Iran in new internet crackdown to thwart protesters
Iranian authorities have imposed tough and targeted restrictions on the use of the internet in a bid to impede protesters gathering and prevent images of crackdowns on their demonstrations reaching the outside world, observers say.
Activists have expressed alarm that the restrictions, also affecting Instagram which until now has remained unblocked in Iran and is hugely popular, could allow the authorities to carry out repression "under the cover of darkness".
The protests erupted a week ago over the death in Tehran of Mahsa Amini, 22, following her arrest by the notorious morality police. They first erupted in her northern home province of Kurdistan before spreading nationwide.
Internet access monitor Netblocks described the access cuts as the most "severe internet restrictions" in Iran since the deadly crackdown on protests in November 2019, when the country experienced an unprecedented near-complete internet shutdown.
It says that mobile data networks have been cut -- although there are signs of a return to connectivity -- and there have been severe regional restrictions of access to Instagram and WhatsApp.
"It's significantly different to what we saw in November 2019. It's not as near total and complete as it was back then but more sporadic," said Mahsa Alimardani, senior Iran researcher for freedom of expression group Article 19.
"But there are definitely a lot of disruptions and shutdowns happening," she told AFP, while emphasising people were still managing to connect to filtered networks through VPNs.
- 'Under cover of darkness' -
Alimardani said Iranian authorities could be wary of the effect of a total internet shutdown on the economy as well as daily life issues like online medical appointments.
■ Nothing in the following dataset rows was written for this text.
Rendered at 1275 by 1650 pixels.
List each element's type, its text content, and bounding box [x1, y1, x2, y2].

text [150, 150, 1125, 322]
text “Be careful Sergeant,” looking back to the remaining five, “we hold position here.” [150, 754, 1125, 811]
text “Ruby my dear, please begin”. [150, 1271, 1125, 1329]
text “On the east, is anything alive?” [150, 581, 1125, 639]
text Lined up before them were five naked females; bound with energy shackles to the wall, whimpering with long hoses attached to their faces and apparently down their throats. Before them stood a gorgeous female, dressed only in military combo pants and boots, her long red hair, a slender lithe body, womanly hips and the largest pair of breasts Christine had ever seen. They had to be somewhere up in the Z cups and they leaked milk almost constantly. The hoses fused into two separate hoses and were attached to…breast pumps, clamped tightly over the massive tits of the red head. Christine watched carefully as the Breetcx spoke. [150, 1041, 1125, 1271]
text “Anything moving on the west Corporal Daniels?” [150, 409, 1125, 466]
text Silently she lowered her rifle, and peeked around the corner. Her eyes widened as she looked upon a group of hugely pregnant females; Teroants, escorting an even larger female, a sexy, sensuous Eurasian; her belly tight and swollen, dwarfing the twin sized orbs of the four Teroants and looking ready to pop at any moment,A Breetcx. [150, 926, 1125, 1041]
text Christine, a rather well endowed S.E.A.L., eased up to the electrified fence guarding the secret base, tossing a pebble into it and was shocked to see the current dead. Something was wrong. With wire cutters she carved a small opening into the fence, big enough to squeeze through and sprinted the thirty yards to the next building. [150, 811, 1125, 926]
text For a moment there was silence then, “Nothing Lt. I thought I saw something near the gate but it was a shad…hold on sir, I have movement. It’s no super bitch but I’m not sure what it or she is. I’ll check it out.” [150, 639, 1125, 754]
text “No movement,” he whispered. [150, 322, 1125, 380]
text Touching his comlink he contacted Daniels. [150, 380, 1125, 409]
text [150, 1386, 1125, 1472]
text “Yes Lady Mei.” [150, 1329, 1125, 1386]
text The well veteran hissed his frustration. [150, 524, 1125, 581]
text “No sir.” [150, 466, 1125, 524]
They were also falling back on the National Information Network, an autonomous infrastructure Iran wants to develop as a homegrown internet, she said.
She said that the restrictions had "added hurdles" to the publishing of videos of the protests but that they are "still coming out".
Videos posted on social media have included viral images of women burning their headscarves and demonstrators tearing down images of the Islamic republic's leadership, and also security forces firing on protesters.
During Iran's November 2019 protest wave sparked by a rise in fuel prices, activists argue that the internet shutdown allowed the authorities to carry out bloody repression largely hidden from the world.
Amnesty International says 321 people were killed then but it emphasises this only includes confirmed fatalities and the real toll may be much higher.
The rights group said it was now "gravely concerned about Iranian authorities disrupting access to internet and mobile networks" urging world leaders to take urgent action pressuring Iran "to stop killing and injuring more protesters under the cover of darkness."
New York-based Center for Human Rights in Iran (CHRI) director Hadi Ghaemi said that "the potential for massive bloodshed now is real".
"The government has blocked internet access because it wants to prevent people from sending evidence of the state's atrocities to the outside world," he said.
- 'Stifle free expression' -
Instagram head Adam Mosseri has expressed concern over the cuts while WhatsApp, which is also owned by social media giant Meta, insisted it was not behind any access cuts and would "do everything in our technical power to maintain our services".
Secure messaging service Signal confirmed it remained blocked in Iran and encouraged users outside to set up a proxy server to help people connect.
The blocking of major platforms by Iran in recent years -- including Facebook, Twitter, Telegram, YouTube and TikTok -- had left Instagram and WhatsApp as the two most widely used social media apps in Iran.
State media reports confirmed that officials had ordered access to the two services to be restricted.
Observers have also noted a regional targeting of the internet cuts, especially in the Kurdistan region where some of the fiercest clashes have taken place.
"Disruptions to the internet are usually part of a larger effort to stifle the free expression and association of the Iranian population, and to curtail ongoing protests," the UN's panel of human rights experts said, describing the restrictions as the third such shutdown in Iran within a year.
"State mandated internet disruptions cannot be justified under any circumstances," they added.